NASA’s Michoud Assembly Facility (MAF) in New Orleans has been building spacecraft components for decades, helping lay the foundation for the Journey to Mars. Today, this advanced manufacturing facility is where engineers are building the massive core stage of NASA’s Space Launch System (SLS) rocket, which will store cryogenic liquid hydrogen and liquid oxygen to feed the vehicle’s four RS-25 engines. Previously, the space shuttle external tanks were manufactured at MAF. The last tank, ET-94, recently embarked on its final mission to commemorate past achievements in space, to educate, and inspire future generations of explorers as part of a permanent shuttle exhibit at the California Science Center in Los Angeles.

ET-94 has traveled more than 5,000 miles from NASA’s Michoud Assembly Facility
Traveling by barge, ET-94 has traveled more than 5,000 miles from NASA’s Michoud Assembly Facility in New Orleans to the California Science Center in Los Angeles. Shannon Dann and Gulfmaster I, carrying ET-94, departed the Tenth Avenue Marine Terminal in San Diego on May 17, 2016. ET-94 arrived this morning to Marina Del Ray, Calif.
Dennis Jenkins

The tank left MAF on a barge Tuesday, April 12, and will arrive at the California Science Center Wednesday, May 19. With the addition of ET-94, the California Science Center’s Samuel Oschin Air and Space Center will be the only place in the world to view a complete shuttle stack in launch configuration.

“We are elated to have ET-94 at the California Science Center to inspire future generations of explorers with a means of reaching beyond our current limits and opening new doors of discovery from the unique vantage point of space,” said John Honeycutt, former external tank manager and current program manager for NASA’s Space Launch System. “NASA is embarking on its next step in space exploration with the Space Launch System, the new launch vehicle that will enable journeys to deep space destinations, including Mars. The external tank provided a great foundation for building the SLS core stage.”   

ET-94 was designated a test article for the Space Shuttle Program in order to validate processes and procedures prior to performing the work on the next flight tank. ET-94 was a vital part of NASA’s ability to return to flight and is a testament to the ingenuity and can-do spirit of the external tank team. The external tank was managed by Lockheed Martin Space Systems of Denver, Colorado, for NASA and built at MAF.

ET-94, is a lightweight version of the external tank, measures approximately 154 feet long and 27.5 feet in diameter and weighs about 69,000 pounds.
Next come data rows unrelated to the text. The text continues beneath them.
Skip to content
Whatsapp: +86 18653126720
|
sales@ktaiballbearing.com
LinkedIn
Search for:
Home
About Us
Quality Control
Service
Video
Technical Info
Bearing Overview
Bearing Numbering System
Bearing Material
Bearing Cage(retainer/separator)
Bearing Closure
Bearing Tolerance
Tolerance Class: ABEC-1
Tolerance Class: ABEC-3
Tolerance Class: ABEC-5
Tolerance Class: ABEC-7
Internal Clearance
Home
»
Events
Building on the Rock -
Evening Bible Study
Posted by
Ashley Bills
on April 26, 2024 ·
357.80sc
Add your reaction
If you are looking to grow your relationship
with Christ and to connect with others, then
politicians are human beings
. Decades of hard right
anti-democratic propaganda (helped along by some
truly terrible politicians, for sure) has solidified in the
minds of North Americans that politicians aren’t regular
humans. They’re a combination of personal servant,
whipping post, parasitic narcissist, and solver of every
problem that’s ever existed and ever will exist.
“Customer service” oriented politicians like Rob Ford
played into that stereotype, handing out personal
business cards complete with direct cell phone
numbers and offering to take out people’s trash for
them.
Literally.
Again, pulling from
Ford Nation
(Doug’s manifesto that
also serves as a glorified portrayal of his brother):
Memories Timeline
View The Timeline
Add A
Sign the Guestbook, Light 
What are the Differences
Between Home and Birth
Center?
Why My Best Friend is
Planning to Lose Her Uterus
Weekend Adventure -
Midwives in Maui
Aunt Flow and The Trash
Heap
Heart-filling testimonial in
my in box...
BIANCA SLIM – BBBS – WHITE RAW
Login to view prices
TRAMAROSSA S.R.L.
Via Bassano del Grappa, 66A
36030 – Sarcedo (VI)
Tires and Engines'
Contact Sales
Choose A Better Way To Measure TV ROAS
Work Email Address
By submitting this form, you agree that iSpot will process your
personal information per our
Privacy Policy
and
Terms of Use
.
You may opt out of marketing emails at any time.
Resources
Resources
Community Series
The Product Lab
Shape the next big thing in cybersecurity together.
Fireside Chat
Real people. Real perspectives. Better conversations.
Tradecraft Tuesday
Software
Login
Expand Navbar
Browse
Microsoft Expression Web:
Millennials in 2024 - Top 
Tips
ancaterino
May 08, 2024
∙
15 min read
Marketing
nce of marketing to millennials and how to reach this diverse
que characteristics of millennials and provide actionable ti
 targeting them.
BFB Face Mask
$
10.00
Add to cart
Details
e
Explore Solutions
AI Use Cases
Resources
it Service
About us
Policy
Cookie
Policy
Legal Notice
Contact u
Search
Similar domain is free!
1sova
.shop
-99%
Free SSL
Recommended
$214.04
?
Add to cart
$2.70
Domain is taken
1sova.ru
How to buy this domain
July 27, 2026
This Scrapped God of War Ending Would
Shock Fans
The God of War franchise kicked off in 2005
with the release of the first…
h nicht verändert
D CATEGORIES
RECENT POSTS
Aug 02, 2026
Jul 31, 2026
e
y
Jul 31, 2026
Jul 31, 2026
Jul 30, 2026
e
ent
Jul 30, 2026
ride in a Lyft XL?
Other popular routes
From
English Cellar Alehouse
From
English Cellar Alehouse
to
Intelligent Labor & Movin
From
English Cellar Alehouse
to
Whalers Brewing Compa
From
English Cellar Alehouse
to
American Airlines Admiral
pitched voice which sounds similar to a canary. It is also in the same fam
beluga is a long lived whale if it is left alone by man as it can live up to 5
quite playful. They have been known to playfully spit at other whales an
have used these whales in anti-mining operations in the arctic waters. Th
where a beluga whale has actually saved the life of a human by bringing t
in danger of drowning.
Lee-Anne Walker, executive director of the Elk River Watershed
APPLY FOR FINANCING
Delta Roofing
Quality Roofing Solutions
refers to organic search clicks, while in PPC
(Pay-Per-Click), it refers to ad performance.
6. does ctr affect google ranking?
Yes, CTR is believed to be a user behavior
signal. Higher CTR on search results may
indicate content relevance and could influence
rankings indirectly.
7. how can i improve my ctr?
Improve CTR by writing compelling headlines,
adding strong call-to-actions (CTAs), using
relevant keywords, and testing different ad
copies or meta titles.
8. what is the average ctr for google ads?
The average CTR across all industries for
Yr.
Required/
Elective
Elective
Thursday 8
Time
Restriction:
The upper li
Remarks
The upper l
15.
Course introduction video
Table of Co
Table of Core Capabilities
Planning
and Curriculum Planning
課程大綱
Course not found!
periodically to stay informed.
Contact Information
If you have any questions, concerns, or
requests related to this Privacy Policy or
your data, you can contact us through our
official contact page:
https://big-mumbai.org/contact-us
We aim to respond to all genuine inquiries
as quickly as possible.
The external tank served as the structural backbone of the space shuttle and was designed to absorb and distribute over 7 million pounds of thrust generated at launch. It also fed liquid oxygen and liquid hydrogen to the three space shuttle main engines mounted on the shuttle’s orbiter.

“This exhibit of ET-94 is about inspiration and motivation, and encouraging people of all ages to dream about the possibilities, to understand that when we set our minds to it and use our knowledge of science and engineering, we can do amazing things,” said Jeffrey Rudolph, president of the California Science Center.  

During the Space Shuttle Program, 135 external tanks were flown. NASA retired the space shuttles in 2011 in order to devote its resources to sending astronauts beyond low-Earth orbit. The Space Launch System, the launch vehicle which NASA is currently building, will be the world’s most powerful rocket and designed to enable astronauts to travel deeper into the solar system, ushering in the next extraordinary moments in our nation’s story of exploration.